TASK DESCRIPTION: Report each line of the items below that contains the string "Which". Letter case must match.

SUPPLIED ENTRIES:
-----

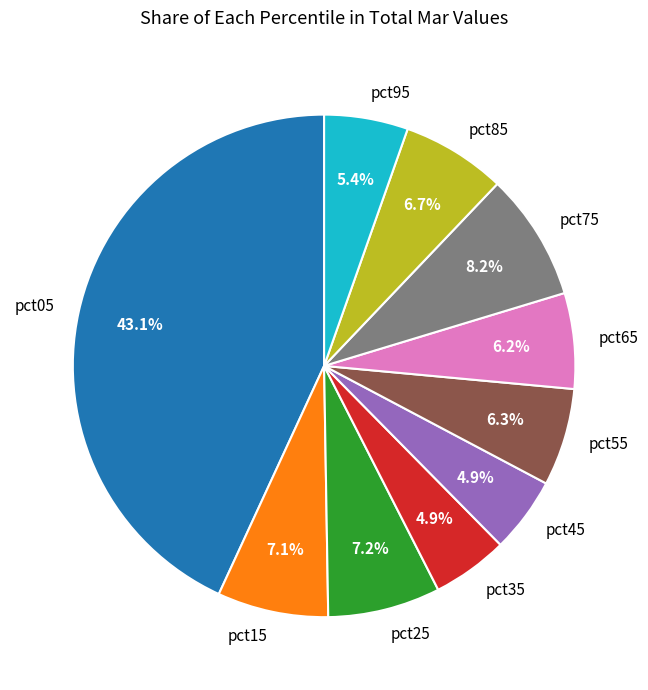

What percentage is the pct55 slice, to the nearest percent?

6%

-----

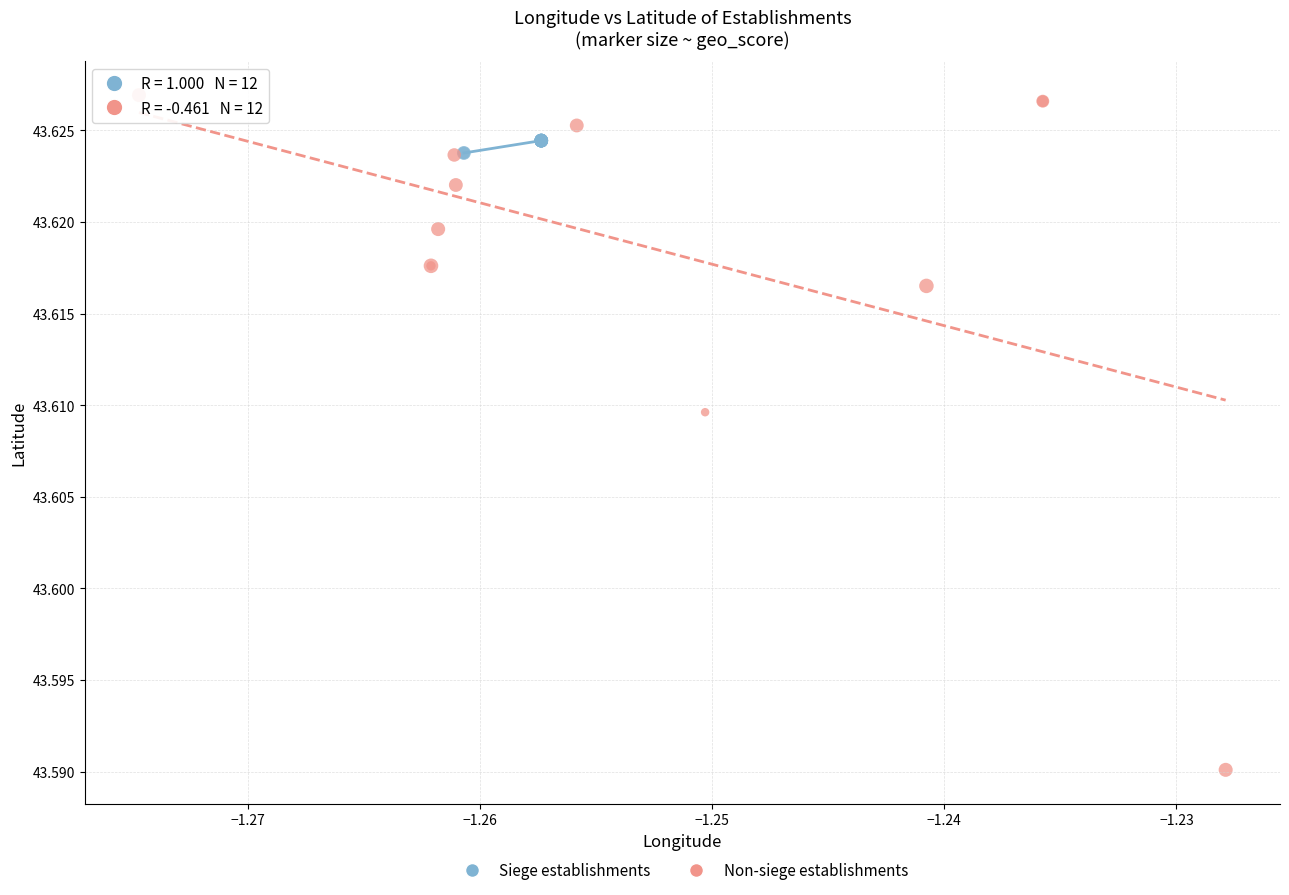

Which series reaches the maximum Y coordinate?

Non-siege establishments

-----

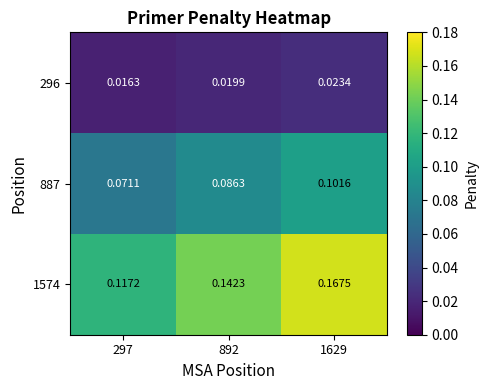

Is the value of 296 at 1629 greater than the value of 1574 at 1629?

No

-----

PROBLEM SOLUTION:
Which series reaches the maximum Y coordinate?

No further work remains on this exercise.